Identify each of the lines below that contains the word "characteristics", and copy those lines out.

---------- PROVIDED MATERIAL ----------

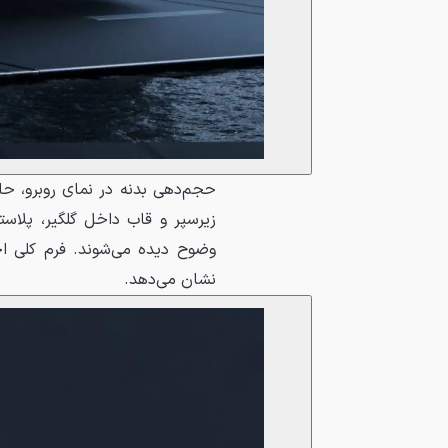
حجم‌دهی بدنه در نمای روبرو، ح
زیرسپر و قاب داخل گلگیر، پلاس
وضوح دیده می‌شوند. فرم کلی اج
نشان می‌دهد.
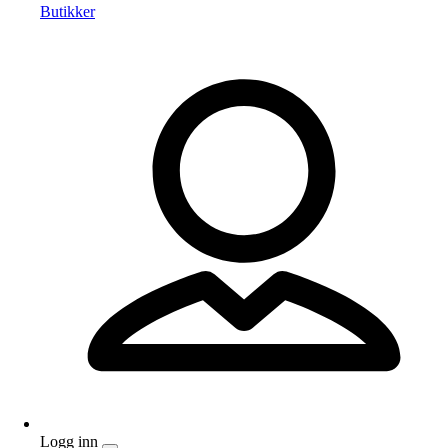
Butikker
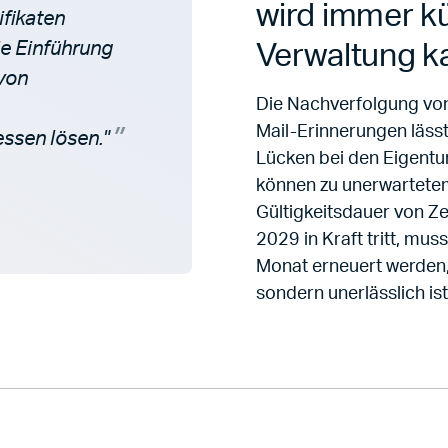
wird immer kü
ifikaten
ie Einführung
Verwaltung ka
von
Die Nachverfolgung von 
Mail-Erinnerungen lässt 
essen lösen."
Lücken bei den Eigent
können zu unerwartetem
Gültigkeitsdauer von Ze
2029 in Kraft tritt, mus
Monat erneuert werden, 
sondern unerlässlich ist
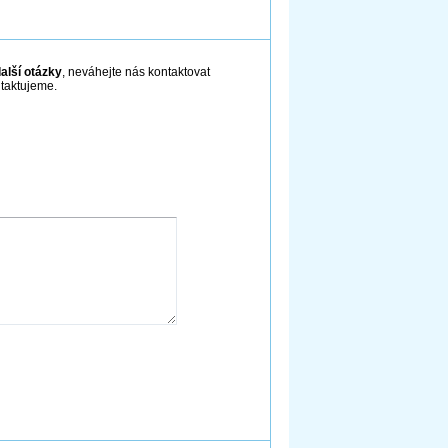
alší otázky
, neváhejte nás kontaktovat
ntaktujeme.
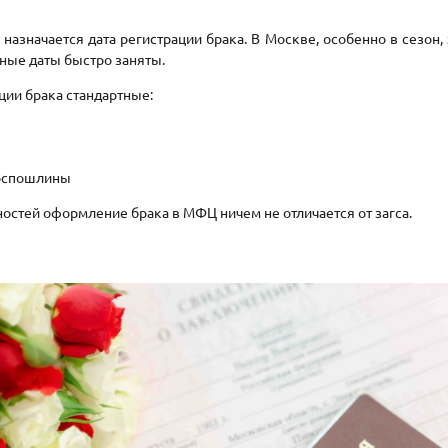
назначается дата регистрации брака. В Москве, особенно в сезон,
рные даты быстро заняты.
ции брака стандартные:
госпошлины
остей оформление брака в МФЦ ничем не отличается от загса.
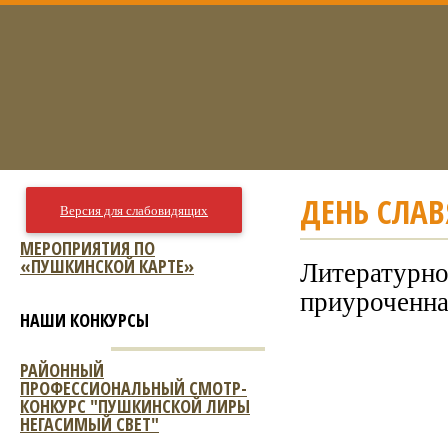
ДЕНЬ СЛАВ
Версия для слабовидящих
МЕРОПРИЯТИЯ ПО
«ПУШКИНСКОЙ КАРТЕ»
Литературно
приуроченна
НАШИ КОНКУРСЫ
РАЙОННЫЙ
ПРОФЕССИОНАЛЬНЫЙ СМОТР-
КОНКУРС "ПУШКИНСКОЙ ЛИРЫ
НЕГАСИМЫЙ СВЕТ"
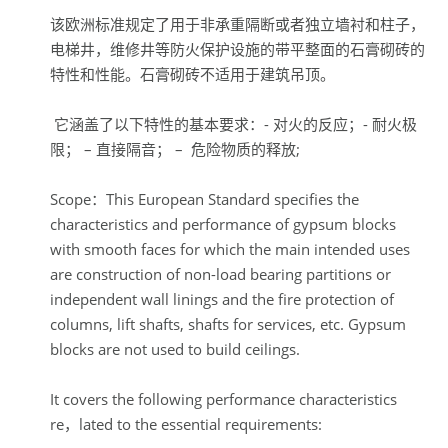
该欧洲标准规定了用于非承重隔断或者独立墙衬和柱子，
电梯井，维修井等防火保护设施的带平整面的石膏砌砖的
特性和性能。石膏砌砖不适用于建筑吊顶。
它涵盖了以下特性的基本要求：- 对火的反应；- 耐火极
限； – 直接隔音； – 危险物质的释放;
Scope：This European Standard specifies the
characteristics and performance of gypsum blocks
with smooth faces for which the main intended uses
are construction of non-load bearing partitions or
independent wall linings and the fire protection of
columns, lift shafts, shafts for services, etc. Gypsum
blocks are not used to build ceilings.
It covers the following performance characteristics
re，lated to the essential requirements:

----------

» WRITTEN RESPONSE:
characteristics and performance of gypsum blocks
It covers the following performance characteristics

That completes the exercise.